→ **WHAT THE TASK ASKS**
Rewrite the text of all the records below, changing every "Unique Products" to "Unique Items" and leaving everything else the same. Omit the pictures from your answer.

☆ ☆ ☆ ☆ ☆ ☆ ☆

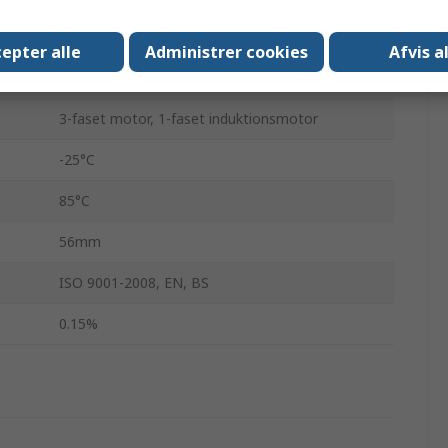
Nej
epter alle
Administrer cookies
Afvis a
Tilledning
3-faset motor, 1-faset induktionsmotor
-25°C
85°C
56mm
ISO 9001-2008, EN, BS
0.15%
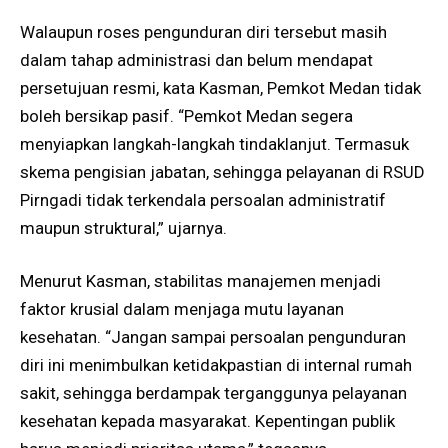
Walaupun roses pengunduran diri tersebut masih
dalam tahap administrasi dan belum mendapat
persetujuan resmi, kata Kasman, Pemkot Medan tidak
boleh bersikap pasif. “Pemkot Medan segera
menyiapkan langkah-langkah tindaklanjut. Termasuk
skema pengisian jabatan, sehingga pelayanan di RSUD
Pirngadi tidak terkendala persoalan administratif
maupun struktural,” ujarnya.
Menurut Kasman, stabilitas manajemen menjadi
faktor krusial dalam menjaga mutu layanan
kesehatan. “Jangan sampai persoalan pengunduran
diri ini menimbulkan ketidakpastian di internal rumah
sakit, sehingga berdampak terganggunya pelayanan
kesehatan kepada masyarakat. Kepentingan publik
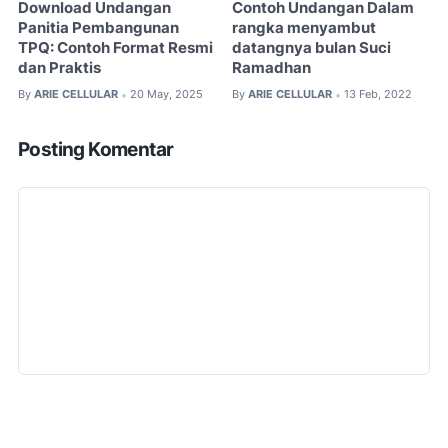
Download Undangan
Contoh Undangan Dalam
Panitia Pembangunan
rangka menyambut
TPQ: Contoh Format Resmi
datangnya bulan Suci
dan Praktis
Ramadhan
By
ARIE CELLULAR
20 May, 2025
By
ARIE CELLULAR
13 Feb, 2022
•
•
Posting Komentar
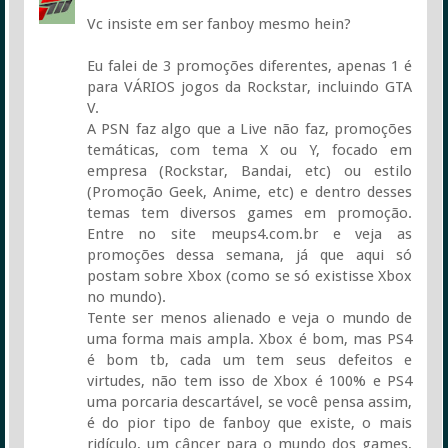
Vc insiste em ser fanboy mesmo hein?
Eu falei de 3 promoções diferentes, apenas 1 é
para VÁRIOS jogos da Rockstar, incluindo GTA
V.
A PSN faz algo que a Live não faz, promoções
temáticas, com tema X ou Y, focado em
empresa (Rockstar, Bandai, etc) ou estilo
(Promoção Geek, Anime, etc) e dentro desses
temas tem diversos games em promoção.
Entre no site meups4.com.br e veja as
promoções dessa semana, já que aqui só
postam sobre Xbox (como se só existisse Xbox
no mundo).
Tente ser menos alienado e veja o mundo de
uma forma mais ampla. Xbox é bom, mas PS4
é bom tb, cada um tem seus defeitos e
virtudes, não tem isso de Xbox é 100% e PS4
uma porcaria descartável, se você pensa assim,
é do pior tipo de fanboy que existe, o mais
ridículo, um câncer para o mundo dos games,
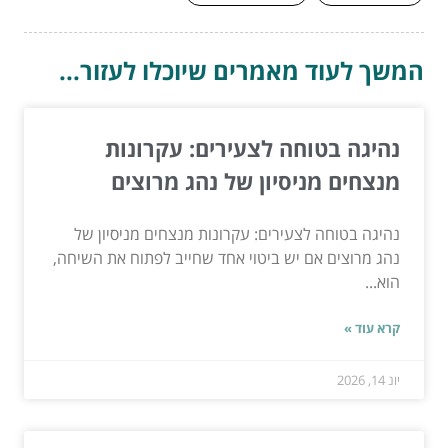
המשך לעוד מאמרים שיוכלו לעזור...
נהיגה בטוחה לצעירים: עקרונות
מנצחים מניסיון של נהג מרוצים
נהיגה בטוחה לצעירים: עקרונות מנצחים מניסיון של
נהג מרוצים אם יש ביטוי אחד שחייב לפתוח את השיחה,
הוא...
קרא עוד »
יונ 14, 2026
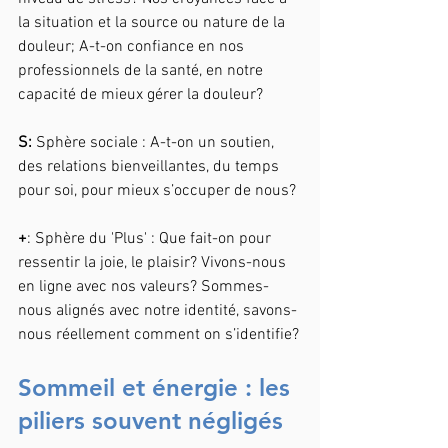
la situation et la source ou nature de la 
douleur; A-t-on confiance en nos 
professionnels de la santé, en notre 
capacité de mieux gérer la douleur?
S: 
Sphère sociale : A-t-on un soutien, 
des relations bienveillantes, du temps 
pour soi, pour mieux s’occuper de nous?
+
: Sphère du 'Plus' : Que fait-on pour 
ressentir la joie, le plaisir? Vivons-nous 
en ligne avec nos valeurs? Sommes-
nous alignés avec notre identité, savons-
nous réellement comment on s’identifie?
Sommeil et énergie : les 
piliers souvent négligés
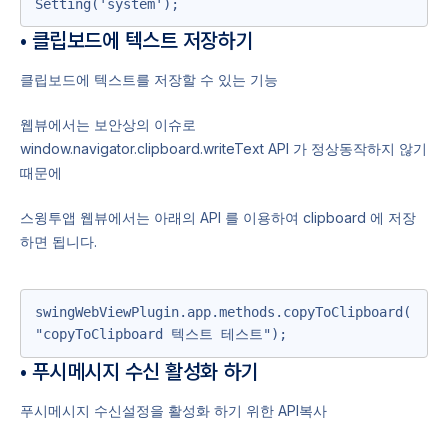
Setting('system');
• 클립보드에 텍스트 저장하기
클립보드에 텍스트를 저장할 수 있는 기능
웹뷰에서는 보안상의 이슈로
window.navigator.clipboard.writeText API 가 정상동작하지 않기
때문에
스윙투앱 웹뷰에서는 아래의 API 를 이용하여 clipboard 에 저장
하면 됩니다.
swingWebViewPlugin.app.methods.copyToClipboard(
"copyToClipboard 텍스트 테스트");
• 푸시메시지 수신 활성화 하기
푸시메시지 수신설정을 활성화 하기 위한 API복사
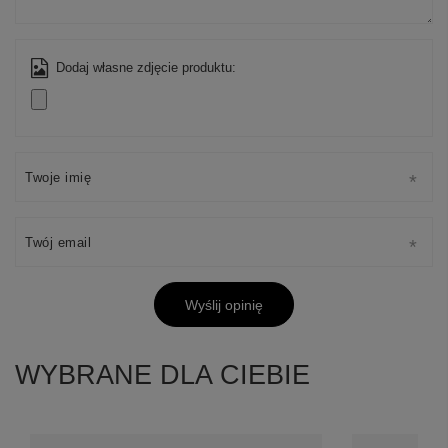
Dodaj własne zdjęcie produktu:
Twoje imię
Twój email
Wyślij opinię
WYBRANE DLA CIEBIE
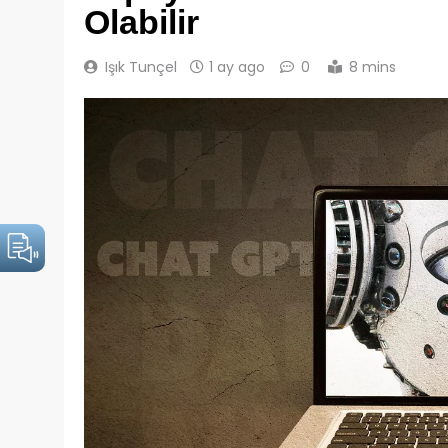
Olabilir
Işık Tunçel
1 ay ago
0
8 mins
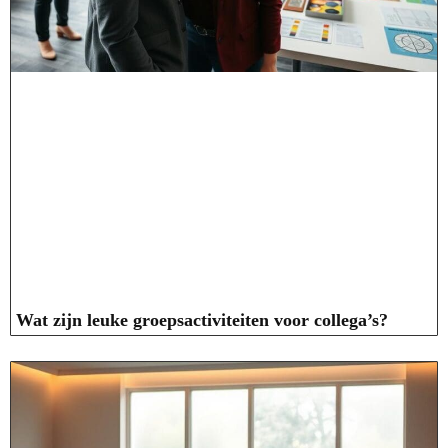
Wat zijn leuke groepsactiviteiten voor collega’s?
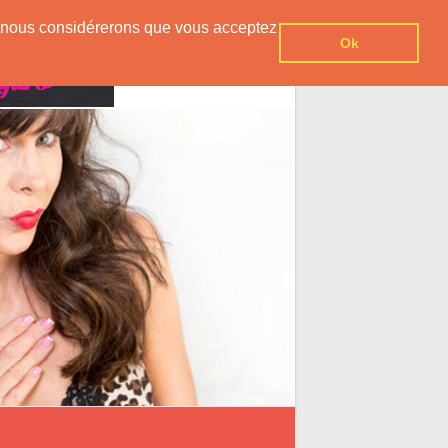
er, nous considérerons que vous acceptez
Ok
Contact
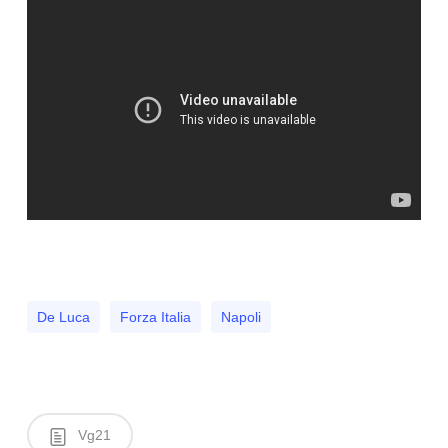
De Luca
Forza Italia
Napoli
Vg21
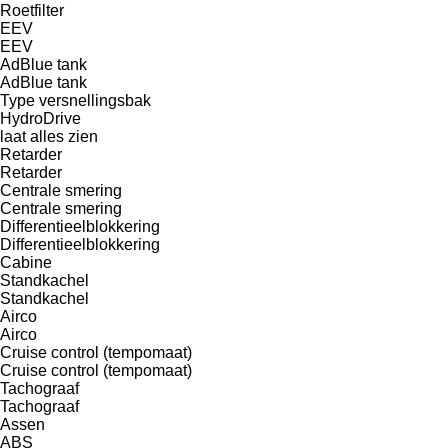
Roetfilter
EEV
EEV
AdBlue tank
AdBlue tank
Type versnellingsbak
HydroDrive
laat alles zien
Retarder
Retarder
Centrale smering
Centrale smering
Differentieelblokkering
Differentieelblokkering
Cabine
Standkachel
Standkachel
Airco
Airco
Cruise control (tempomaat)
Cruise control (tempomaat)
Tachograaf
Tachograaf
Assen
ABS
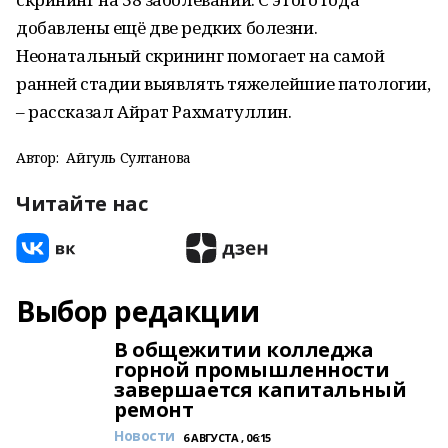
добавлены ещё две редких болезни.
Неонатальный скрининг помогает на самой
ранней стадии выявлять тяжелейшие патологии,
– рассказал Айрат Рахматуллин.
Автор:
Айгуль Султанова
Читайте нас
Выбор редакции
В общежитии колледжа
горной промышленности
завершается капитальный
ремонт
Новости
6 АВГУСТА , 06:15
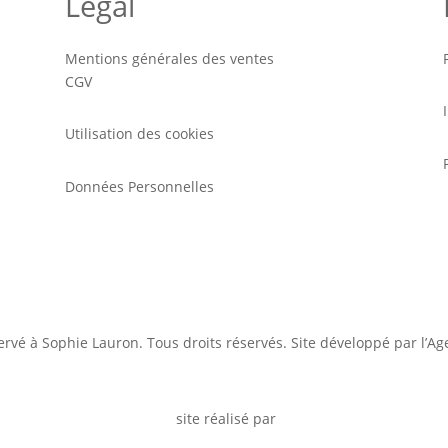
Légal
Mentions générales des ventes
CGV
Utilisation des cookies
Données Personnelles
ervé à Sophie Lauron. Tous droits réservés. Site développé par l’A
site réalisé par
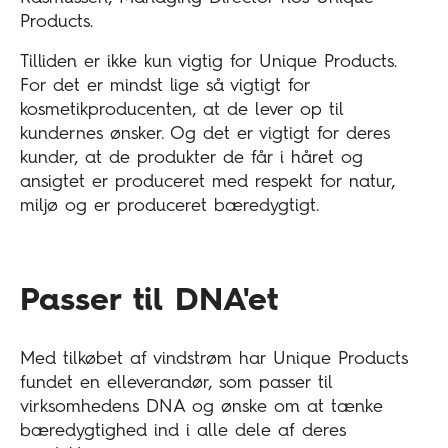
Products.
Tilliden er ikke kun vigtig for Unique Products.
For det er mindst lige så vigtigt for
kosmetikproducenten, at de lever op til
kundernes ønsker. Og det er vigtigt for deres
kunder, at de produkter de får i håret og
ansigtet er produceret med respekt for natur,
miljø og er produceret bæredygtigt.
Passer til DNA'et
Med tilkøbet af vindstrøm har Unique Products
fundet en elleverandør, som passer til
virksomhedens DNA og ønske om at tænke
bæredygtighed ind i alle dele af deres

☆ ☆ ☆ ☆ ☆ ☆ ☆

→ **RESPONSE AREA**
Nej
epter alle
Administrer cookies
Afvis a
Tilledning
3-faset motor, 1-faset induktionsmotor
-25°C
85°C
56mm
ISO 9001-2008, EN, BS
0.15%
Walaupun roses pengunduran diri tersebut masih
dalam tahap administrasi dan belum mendapat
persetujuan resmi, kata Kasman, Pemkot Medan tidak
boleh bersikap pasif. “Pemkot Medan segera
menyiapkan langkah-langkah tindaklanjut. Termasuk
skema pengisian jabatan, sehingga pelayanan di RSUD
Pirngadi tidak terkendala persoalan administratif
maupun struktural,” ujarnya.
Menurut Kasman, stabilitas manajemen menjadi
faktor krusial dalam menjaga mutu layanan
kesehatan. “Jangan sampai persoalan pengunduran
diri ini menimbulkan ketidakpastian di internal rumah
sakit, sehingga berdampak terganggunya pelayanan
kesehatan kepada masyarakat. Kepentingan publik
Download Undangan
Contoh Undangan Dalam
Panitia Pembangunan
rangka menyambut
TPQ: Contoh Format Resmi
datangnya bulan Suci
dan Praktis
Ramadhan
By
ARIE CELLULAR
20 May, 2025
By
ARIE CELLULAR
13 Feb, 2022
•
•
Posting Komentar
Vc insiste em ser fanboy mesmo hein?
Eu falei de 3 promoções diferentes, apenas 1 é
para VÁRIOS jogos da Rockstar, incluindo GTA
V.
A PSN faz algo que a Live não faz, promoções
temáticas, com tema X ou Y, focado em
empresa (Rockstar, Bandai, etc) ou estilo
(Promoção Geek, Anime, etc) e dentro desses
temas tem diversos games em promoção.
Entre no site meups4.com.br e veja as
promoções dessa semana, já que aqui só
postam sobre Xbox (como se só existisse Xbox
no mundo).
Tente ser menos alienado e veja o mundo de
uma forma mais ampla. Xbox é bom, mas PS4
é bom tb, cada um tem seus defeitos e
virtudes, não tem isso de Xbox é 100% e PS4
uma porcaria descartável, se você pensa assim,
é do pior tipo de fanboy que existe, o mais
ridículo, um câncer para o mundo dos games,
המשך לעוד מאמרים שיוכלו לעזור...
נהיגה בטוחה לצעירים: עקרונות
מנצחים מניסיון של נהג מרוצים
נהיגה בטוחה לצעירים: עקרונות מנצחים מניסיון של
נהג מרוצים אם יש ביטוי אחד שחייב לפתוח את השיחה,
הוא...
קרא עוד »
יונ 14, 2026
la situation et la source ou nature de la 
douleur; A-t-on confiance en nos 
professionnels de la santé, en notre 
capacité de mieux gérer la douleur?
S: 
Sphère sociale : A-t-on un soutien, 
des relations bienveillantes, du temps 
pour soi, pour mieux s’occuper de nous?
+
: Sphère du 'Plus' : Que fait-on pour 
ressentir la joie, le plaisir? Vivons-nous 
en ligne avec nos valeurs? Sommes-
nous alignés avec notre identité, savons-
nous réellement comment on s’identifie?
Sommeil et énergie : les 
piliers souvent négligés
Setting('system');
• 클립보드에 텍스트 저장하기
클립보드에 텍스트를 저장할 수 있는 기능
웹뷰에서는 보안상의 이슈로
window.navigator.clipboard.writeText API 가 정상동작하지 않기
때문에
스윙투앱 웹뷰에서는 아래의 API 를 이용하여 clipboard 에 저장
하면 됩니다.
swingWebViewPlugin.app.methods.copyToClipboard(
"copyToClipboard 텍스트 테스트");
• 푸시메시지 수신 활성화 하기
푸시메시지 수신설정을 활성화 하기 위한 API복사
Dodaj własne zdjęcie produktu:
Twoje imię
Twój email
Wyślij opinię
WYBRANE DLA CIEBIE
Olabilir
Işık Tunçel
1 ay ago
0
8 mins
Wat zijn leuke groepsactiviteiten voor collega’s?
er, nous considérerons que vous acceptez
Ok
Contact
De Luca
Forza Italia
Napoli
Vg21
Roetfilter
EEV
EEV
AdBlue tank
AdBlue tank
Type versnellingsbak
HydroDrive
laat alles zien
Retarder
Retarder
Centrale smering
Centrale smering
Differentieelblokkering
Differentieelblokkering
Cabine
Standkachel
Standkachel
Airco
Airco
Cruise control (tempomaat)
Cruise control (tempomaat)
Tachograaf
Tachograaf
Assen
ABS
добавлены ещё две редких болезни.
Неонатальный скрининг помогает на самой
ранней стадии выявлять тяжелейшие патологии,
– рассказал Айрат Рахматуллин.
Автор:
Айгуль Султанова
Читайте нас
Выбор редакции
В общежитии колледжа
горной промышленности
завершается капитальный
ремонт
Новости
6 АВГУСТА , 06:15
Légal
Mentions générales des ventes
CGV
Utilisation des cookies
Données Personnelles
ervé à Sophie Lauron. Tous droits réservés. Site développé par l’A
site réalisé par
Products.
Tilliden er ikke kun vigtig for Unique Items.
For det er mindst lige så vigtigt for
kosmetikproducenten, at de lever op til
kundernes ønsker. Og det er vigtigt for deres
kunder, at de produkter de får i håret og
ansigtet er produceret med respekt for natur,
miljø og er produceret bæredygtigt.
Passer til DNA'et
Med tilkøbet af vindstrøm har Unique Items
fundet en elleverandør, som passer til
virksomhedens DNA og ønske om at tænke
bæredygtighed ind i alle dele af deres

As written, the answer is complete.